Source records
_ _ _ _ _ _ _

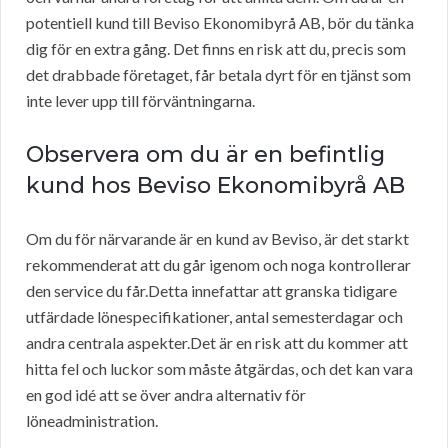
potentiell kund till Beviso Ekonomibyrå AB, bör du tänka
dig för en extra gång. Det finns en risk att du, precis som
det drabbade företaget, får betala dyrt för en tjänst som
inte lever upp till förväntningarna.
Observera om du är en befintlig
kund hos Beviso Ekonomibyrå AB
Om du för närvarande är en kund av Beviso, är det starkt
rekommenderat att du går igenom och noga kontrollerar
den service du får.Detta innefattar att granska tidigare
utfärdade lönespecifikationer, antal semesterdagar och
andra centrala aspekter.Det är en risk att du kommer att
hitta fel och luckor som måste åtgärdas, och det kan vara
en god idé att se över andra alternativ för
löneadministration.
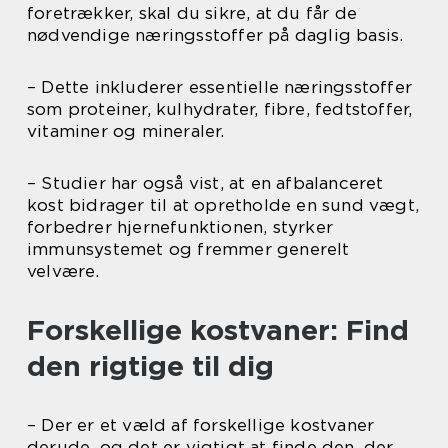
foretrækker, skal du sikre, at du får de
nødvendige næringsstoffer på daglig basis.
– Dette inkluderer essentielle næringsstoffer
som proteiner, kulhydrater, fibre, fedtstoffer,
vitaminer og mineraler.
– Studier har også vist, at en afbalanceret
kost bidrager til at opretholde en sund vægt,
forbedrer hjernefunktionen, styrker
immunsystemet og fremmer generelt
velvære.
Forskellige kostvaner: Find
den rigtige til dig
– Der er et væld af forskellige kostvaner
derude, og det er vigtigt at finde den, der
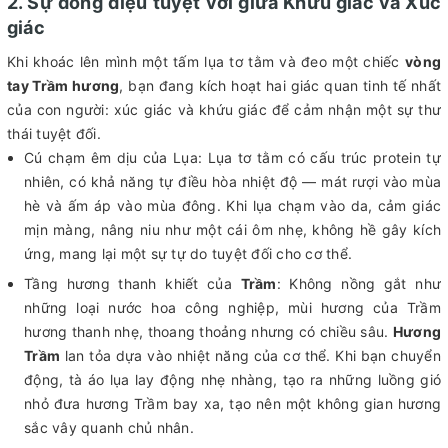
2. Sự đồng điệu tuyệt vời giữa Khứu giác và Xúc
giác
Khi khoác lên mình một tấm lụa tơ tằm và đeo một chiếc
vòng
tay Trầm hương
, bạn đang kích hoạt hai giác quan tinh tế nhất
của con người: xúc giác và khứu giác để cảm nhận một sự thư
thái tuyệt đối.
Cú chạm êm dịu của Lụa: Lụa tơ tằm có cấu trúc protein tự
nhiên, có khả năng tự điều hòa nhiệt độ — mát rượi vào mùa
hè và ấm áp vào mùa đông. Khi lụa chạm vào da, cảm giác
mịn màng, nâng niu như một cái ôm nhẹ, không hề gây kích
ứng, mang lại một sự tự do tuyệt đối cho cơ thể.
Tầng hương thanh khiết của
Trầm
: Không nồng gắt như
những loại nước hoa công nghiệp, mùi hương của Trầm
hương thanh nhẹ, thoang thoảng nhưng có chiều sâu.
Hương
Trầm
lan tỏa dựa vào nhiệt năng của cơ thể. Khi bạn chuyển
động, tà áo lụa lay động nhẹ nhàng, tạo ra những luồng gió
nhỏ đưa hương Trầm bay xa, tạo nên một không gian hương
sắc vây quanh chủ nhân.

_ _ _ _ _ _ _

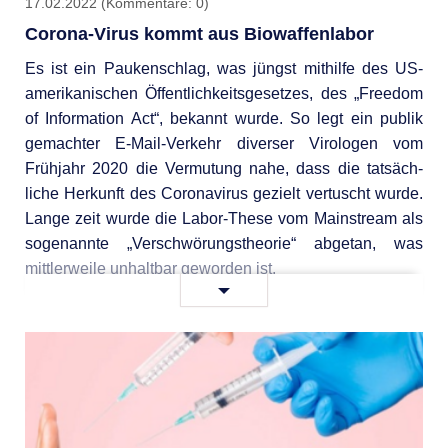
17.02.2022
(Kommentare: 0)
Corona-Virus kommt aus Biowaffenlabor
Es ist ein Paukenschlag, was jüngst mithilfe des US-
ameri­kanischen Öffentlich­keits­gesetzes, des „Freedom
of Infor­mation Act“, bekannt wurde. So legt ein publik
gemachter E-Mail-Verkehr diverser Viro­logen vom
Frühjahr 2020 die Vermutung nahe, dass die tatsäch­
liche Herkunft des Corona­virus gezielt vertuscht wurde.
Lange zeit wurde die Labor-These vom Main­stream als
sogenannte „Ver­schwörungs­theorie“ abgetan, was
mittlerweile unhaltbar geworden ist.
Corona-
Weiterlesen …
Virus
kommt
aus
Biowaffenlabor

_ _ _ _ _ _ _

▶ _What the task requires_:
Lines with the string "Corona": say how many appear in the entries above, giving the number alone.

▶ _Task solution_:
3